2020 Progress Report: A Neurovascular Unit on Chip for Reducing Animals in Organophosphate NeurotoxicologyEPA Grant Number: R839504
Title: A Neurovascular Unit on Chip for Reducing Animals in Organophosphate Neurotoxicology
Investigators: Cliffel, David , May, Jody , McLaughlin, BethAnn
Current Investigators: Cliffel, David , May, Jody , McLaughlin, BethAnn , Neely, M Diana
Institution: Vanderbilt University , Vanderbilt University Medical Center
EPA Project Officer: Aja, Hayley
Project Period: August 1, 2019 through July 31, 2020 (Extended to July 31, 2023)
Project Period Covered by this Report: August 1, 2019 through July 31,2020
Project Amount: $850,000
RFA: Advancing Actionable Alternatives to Vertebrate Animal Testing for Chemical Safety Assessment (2018) RFA Text | Recipients Lists
Research Category: Chemical Safety for Sustainability
We are developing an organ on a chip platform entitled the Neurovascular Unit on Chip (NVU) for neuronal development and toxicity studies that faithfully replicates the blood-brain barrier. This NVU is multicell type-based with dynamic metabolic and signaling methods of assessing chemical and drug toxicity without the limitations of animal studies or standard cell death/morphology toxicology assays. Our objective is to demonstrate that the NVU provides equal if not superior information than conventional animal toxicity assays for organophosphate compounds of interest like chlorpyrifos. We have developed the microclinical analyzer and cellular signaling assays to measure in situ both the acute and chronic responses of the multiple cell lines that recreate neuronal tissues to exposures to potential drugs and other chemicals. Our approach has the advantage providing quantitative information regarding a variety of cellular activities, including metabolism, membrane transport, protein translation, and hence provides a comprehensive approach to absorption, distribution, metabolism, excretion (ADME) and toxicological (TOX) profiles.
In this year, we establish human model systems (transwell and microfluidic tissue chips) comprised of neurons and glial cells derived from induced pluripotent stem cells (hiPSCs) to assess the effects of CPF on the human CNS. The Neely laboratory has already developed protocols and routinely differentiates glutamatergic cortical neurons, mesencephalic dopamine neurons and astrocytes from hiPSCs. This first year we have thus focused our efforts on developing a differentiation protocol to derive basal forebrain cholinergic neurons from hiPSC. All forebrain cholinergic neurons share a common developmental origin in the embryonic medial ganglionic eminence (MGE).
Temporal measurement of cellular response is vital to resolving the mechanisms and pathways that are affected by neurotoxins. The 8-channel screen-printed electrodes (SPE) provide a low cost, real-time, and robust monitoring system for a maximum of eight analytes simultaneously.
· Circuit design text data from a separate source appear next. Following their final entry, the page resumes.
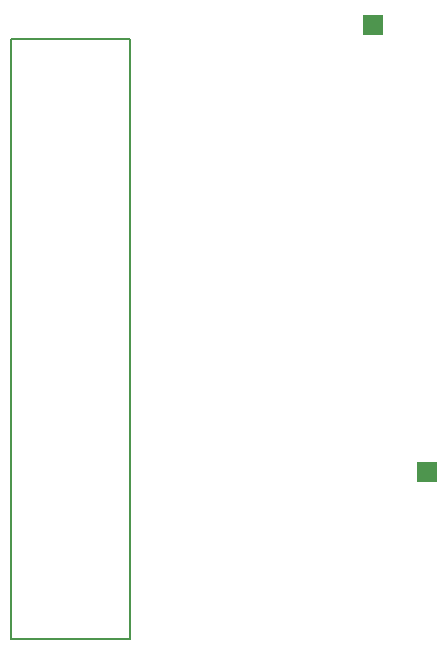
<source format=gbo>
G75*
%MOIN*%
%OFA0B0*%
%FSLAX25Y25*%
%IPPOS*%
%LPD*%
%AMOC8*
5,1,8,0,0,1.08239X$1,22.5*
%
%ADD10R,0.07000X0.07000*%
%ADD11C,0.00500*%
D10*
X0142000Y0093406D03*
X0124000Y0242406D03*
D11*
X0042985Y0038007D02*
X0003615Y0038007D01*
X0003615Y0237929D01*
X0042985Y0237929D01*
X0042985Y0038007D01*
M02*

</source>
Each working electrode is separated into a single microfluidic channel and is modified to only detect a single analyte with limited interference. Polymeric and enzymatic films can be deposited onto the working electrodes to make each electrode specific. Electrochemical measurements can be taken and used to determine changes in analyte concentration and cellular response. In this first year we have modified the previous developed electrochemical biosensors to selectively and quantitatively measure four neurotransmitters, including glutamate, acetylcholine, adenosine, and dopamine. This biosensor provides a platform to obtain bioinformation of neurological functions particularly following treatment with chlorpyrifos and other neurological toxicants.
Finally, we have worked to improve on the ex situ measurements of BBB membrane integrity and permeability experiments within the NVU by creating an NVU device composed entirely of human cells and by adding in situ transendothelial electrical resistance (TEER) measurements, in addition to the expanded neurotransmitter sensor array. TEER measurements provide a direct measurement of the resistance of the BBB membrane, and thus can immediately identify any changes to the membrane permeability resulting from chlorpyrifos exposure.
In the next year period, we are bringing the new human-derived cholinergic neurons to the fully-humanized NVU setup along with the dopaminergic and glutaminergic neurons, and we conduct the chlorpyrifos dose responses using the enhanced microclinical analyzer with its four neurotransmitter and TEER sensors.